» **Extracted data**
* Start *

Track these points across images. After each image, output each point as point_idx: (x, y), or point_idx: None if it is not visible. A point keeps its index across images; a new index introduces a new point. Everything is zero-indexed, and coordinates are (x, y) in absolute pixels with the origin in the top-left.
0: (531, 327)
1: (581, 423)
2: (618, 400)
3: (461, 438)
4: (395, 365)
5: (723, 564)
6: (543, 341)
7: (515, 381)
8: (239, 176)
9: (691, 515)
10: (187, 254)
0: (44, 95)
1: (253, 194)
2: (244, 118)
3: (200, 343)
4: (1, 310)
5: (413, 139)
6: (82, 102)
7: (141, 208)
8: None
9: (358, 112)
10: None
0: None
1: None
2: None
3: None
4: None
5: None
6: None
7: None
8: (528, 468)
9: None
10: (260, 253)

* End *

» **WRITTEN TASK**
Please recast the data above, from its first line through the line containing "6: (82, 102)", as a Markdown table with the columns No. and Entry. Leave out any blank lines.

» **WORKED SOLUTION**
| No. | Entry |
|---|---|
| 1 | Track these points across images. After each image, output each point as point_idx: (x, y), or point_idx: None if it is not visible. A point keeps its index across images; a new index introduces a new point. Everything is zero-indexed, and coordinates are (x, y) in absolute pixels with the origin in the top-left. |
| 2 | 0: (531, 327) |
| 3 | 1: (581, 423) |
| 4 | 2: (618, 400) |
| 5 | 3: (461, 438) |
| 6 | 4: (395, 365) |
| 7 | 5: (723, 564) |
| 8 | 6: (543, 341) |
| 9 | 7: (515, 381) |
| 10 | 8: (239, 176) |
| 11 | 9: (691, 515) |
| 12 | 10: (187, 254) |
| 13 | 0: (44, 95) |
| 14 | 1: (253, 194) |
| 15 | 2: (244, 118) |
| 16 | 3: (200, 343) |
| 17 | 4: (1, 310) |
| 18 | 5: (413, 139) |
| 19 | 6: (82, 102) |